Mélenchon ha propuesto la creación de un grupo parlamentario unificado, excusándose en las circunstancias excepcionales de los 90 diputados ultraderechistas, en contra de lo firmado en los acuerdos de la coalición. Nuevos diputados socialistas declaran que no participarán de la cooperación con la NUPES. Y la división es profunda en la coalición, que no se sabe si sobrevivirá ni siquiera al verano, por temas que mezclan repartos técnicos y políticos y que sonarán demasiado familiares a cualquiera que haya seguido el desastre andaluz de estos últimos meses.

La vida interna de las organizaciones políticas podría matar la ilusión de cualquiera. La vida interna de las organizaciones, entre otras cosas, lleva años matando la ilusión de cualquiera, y más allá del proyecto improvisado de la NUPES y sus dificultades, o de los proyectos que en España se logre organizar en los próximos años, no quedan ni proyectos, ni ilusión, ni aspiraciones, ni deseos claros. Decía en mi último artículo que en un mes "no se conquista el poder, no se desmonta un clima cultural, no se gana un país". Pero para lo que sí tendrían que bastarnos los tiempos que vienen es para aprender a torturarnos menos entre nosotros: para establecer otros mecanismos de cogobernanza en las coaliciones cuando estas sean necesarias; para mirarnos con menos odio, menos cuchillos y menos suspicacias; para airear menos todas las partes de la política que podrían provocar la defección instantánea incluso de aquellas que nos dedicamos parcialmente a analizarla, incluso de aquellas a quienes nos gusta.

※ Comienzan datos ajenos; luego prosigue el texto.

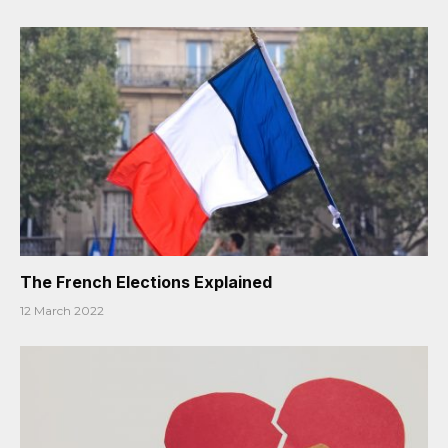
The French Elections Explained
12 March 2022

No puede ser que, tras unos resultados electorales desastrosos, lo que se transmita sea o grandilocuencia o inconsciencia, o se persista en las mismas tesis paranoides de la autocrítica performativa que explicarían toda derrota, hic et nunc, de los proyectos transformadores. Necesitamos una forma de pensar las debacles que conduzca a alguna parte. Si no, no hará falta ni siquiera que autoridad alguna disuelva al pueblo y convoque a otro, porque ya nos habremos disuelto nosotras mismas. Y la desafección, de desilusión en desilusión hasta la desilusión final, será un enemigo para la transformación mucho más invencible que cualquier grupo mediático, jurídico o político: el enemigo que nos encontramos en el espejo, enseñándonos lo que no queremos ser y en lo que caemos sin remedio.